By default, the parameter AmiId is configured to use the latest LTS Ubuntu AMI, so ideally you don’t need to modify this.
S3 bucket for application data and recordings#
You can specify an S3 bucket to store the recordings and application data. If this parameter is not specified, a new S3 bucket will be created by the CloudFormation stack.
(Optional) TURN server configuration with TLS#
This section is optional. It is useful when your users are behind a restrictive firewall that blocks UDP traffic. This parameter will only works if you are using letsencrypt
or owncert
as the CertificateType parameter.
The parameters in this section may look like this:
Set the TurnDomainName parameter to the domain name you intend to use for your TURN server. It should be pointing to the PublicElasticIP
specified in the previous section.
If you are using letsencrypt
as the CertificateType parameter, you can leave the TurnOwnPublicCertificate and TurnOwnPrivateCertificate parameters empty. If you are using owncert
, you need to specify the URLs where the public and private certificates are hosted.
Deploying the Stack#
When you are ready with your CloudFormation parameters, just click on "Next", specify in "Stack failure options" the option "Preserve successfully provisioned resources" to be able to troubleshoot the deployment in case of error, click on "Next" again, and finally "Submit".
When everything is ready, you will see the following links in the "Outputs" section of CloudFormation:
Configure your Application to use the Deployment#
The Output Key ServicesAndCredentials of the previous section points to an AWS Secret Manager secret that contains all URLs and credentials to access the services deployed. You can access the secret by clicking on the link in the Output Value column.
Then, click on Retrieve secret value to get the JSON with all the information.
To point your applications to your OpenVidu deployment, check the values of the JSON secret. All access credentials of all services are defined in this object.

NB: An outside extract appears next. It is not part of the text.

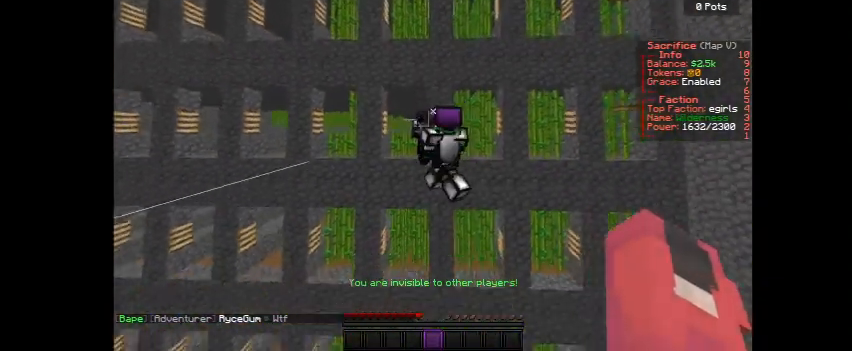
{"keys": ["a", "w"], "mouse": [], "events": [[367, "a", "down"], [367, "w", "down"]]}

Your authentication credentials and URL to point your applications would be:
- URL: The value in the AWS Secret of
DOMAIN_NAME
as a URL. It could bewss://openvidu.example.io/
orhttps://openvidu.example.io/
depending on the SDK you are using. - API Key: The value in the AWS Secret of
LIVEKIT_API_KEY
- API Secret: The value in the AWS Secret of
LIVEKIT_API_SECRET
Troubleshooting Initial CloudFormation Stack Creation#
If something goes wrong during the initial CloudFormation stack creation, your stack may reach the CREATE_FAILED
status for multiple reasons. It could be due to a misconfiguration in the parameters, a lack of permissions, or a problem with the AWS services. When this happens, the following steps can help you troubleshoot the issue and identify what went wrong:
-
While deploying the stack, make sure at "Stack failure options" you have selected the option "Preserve successfully provisioned resources" to be able to troubleshoot the deployment in case of an error.
-
Check if the EC2 instance or instances are running. If they are not, check the CloudFormation events for any error messages.
-
If the EC2 instance or instances are running, SSH into the instance and check the logs of the following files:
/var/log/cloud-init-output.log
/var/log/cloud-init.log
These logs will give you more information about the CloudFormation stack creation process.
-
If everything seems fine, check the status and the logs of the installed OpenVidu services.
Configuration and administration#
When your CloudFormation stack reaches the CREATE_COMPLETE
status, your OpenVidu Single Node deployment is ready to use. You can check the Administration section to learn how to manage your deployment.